Count every line below that holds "teknologia". Number only.

*** Block opens ***

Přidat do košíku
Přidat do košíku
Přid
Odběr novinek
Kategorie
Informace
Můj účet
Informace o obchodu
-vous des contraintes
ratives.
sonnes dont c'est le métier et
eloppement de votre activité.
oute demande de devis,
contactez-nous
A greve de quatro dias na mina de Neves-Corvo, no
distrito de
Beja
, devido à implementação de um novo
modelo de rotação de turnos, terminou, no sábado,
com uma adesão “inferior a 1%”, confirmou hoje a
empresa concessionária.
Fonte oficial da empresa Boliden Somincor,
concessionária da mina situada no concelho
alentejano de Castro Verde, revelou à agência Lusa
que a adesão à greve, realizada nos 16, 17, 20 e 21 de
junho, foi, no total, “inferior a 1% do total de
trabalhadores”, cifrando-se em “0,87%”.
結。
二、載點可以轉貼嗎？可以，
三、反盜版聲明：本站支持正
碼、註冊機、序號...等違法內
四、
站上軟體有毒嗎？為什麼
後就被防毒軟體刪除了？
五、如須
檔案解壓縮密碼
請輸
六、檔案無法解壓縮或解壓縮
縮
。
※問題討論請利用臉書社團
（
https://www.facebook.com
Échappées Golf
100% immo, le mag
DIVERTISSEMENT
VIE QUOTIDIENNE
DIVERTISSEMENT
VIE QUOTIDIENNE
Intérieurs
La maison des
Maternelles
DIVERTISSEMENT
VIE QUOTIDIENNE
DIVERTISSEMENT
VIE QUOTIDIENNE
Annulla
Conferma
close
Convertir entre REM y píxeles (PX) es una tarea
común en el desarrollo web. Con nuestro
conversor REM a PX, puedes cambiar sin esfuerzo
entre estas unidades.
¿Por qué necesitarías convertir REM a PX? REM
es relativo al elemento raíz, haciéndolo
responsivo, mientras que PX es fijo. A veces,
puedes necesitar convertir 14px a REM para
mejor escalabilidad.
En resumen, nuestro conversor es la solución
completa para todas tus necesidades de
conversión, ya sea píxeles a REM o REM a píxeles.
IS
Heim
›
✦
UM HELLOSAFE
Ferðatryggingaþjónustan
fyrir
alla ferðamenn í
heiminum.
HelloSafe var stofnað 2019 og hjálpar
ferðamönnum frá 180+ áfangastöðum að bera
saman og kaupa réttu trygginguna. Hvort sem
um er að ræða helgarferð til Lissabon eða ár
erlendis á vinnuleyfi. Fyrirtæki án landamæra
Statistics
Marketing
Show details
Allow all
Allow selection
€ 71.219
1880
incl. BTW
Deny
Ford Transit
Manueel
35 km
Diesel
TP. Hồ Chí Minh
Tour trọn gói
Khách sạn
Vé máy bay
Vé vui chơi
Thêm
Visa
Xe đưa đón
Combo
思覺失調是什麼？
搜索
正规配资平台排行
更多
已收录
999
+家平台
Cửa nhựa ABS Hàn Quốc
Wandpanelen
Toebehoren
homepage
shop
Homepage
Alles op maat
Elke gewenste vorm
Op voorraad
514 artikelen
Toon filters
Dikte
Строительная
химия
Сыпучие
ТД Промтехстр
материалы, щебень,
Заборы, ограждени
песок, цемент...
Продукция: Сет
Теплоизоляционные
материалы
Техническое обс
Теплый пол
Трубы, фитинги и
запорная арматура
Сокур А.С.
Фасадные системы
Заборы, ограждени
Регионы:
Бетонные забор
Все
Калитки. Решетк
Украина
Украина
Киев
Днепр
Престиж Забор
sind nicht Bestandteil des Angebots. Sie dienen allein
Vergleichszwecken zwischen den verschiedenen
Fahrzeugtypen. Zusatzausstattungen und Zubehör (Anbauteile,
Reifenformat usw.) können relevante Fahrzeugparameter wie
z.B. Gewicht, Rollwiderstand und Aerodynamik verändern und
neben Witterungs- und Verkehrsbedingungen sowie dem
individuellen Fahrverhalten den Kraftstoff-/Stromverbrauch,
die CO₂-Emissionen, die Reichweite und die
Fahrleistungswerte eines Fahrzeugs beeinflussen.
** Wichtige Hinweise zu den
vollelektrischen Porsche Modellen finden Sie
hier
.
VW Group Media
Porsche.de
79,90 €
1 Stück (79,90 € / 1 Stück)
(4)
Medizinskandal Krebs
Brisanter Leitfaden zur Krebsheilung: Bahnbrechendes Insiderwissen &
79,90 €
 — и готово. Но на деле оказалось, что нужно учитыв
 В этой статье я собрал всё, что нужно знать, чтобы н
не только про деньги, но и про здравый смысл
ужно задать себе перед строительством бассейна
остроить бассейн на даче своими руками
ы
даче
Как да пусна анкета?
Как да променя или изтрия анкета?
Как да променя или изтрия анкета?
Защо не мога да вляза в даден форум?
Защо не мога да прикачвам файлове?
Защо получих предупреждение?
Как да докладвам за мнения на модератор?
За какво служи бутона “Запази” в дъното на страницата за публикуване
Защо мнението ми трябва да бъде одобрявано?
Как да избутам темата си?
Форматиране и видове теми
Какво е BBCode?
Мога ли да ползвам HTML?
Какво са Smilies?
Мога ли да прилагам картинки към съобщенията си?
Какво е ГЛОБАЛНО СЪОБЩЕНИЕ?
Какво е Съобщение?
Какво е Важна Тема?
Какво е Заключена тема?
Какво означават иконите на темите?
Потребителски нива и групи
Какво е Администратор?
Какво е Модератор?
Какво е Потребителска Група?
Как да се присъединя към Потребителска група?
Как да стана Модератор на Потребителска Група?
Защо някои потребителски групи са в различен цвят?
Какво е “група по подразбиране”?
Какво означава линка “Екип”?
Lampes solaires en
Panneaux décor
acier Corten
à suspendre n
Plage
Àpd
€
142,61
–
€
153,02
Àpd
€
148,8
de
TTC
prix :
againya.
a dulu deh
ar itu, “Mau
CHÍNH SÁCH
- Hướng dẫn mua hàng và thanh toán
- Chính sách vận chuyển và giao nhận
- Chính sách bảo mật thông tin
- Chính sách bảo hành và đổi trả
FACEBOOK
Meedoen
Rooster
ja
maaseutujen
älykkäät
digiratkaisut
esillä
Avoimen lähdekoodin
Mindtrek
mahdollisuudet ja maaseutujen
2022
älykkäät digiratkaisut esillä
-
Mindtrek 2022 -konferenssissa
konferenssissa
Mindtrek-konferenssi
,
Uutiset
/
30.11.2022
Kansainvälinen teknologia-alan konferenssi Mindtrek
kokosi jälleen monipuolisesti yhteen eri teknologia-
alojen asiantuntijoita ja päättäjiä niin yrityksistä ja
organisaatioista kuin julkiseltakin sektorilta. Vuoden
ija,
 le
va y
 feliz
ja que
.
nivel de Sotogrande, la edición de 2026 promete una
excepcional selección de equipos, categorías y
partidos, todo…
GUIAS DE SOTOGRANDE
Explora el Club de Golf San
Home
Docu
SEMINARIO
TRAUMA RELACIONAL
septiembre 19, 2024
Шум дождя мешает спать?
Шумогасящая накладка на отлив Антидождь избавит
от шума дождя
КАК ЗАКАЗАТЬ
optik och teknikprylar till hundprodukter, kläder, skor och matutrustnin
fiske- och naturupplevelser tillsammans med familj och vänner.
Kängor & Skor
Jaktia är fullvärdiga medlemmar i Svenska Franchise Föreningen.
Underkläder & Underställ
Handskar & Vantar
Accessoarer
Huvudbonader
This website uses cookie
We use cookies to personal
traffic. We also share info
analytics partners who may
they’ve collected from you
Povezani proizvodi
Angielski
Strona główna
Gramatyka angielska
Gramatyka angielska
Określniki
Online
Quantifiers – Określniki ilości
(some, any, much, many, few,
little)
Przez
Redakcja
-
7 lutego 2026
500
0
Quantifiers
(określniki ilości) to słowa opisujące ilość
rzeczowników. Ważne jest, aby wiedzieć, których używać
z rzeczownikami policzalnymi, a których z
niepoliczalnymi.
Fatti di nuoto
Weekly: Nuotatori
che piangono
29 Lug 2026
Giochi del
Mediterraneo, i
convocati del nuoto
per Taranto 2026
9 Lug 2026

*** Block closes ***

▶ OUTPUT FOR THIS EXERCISE
2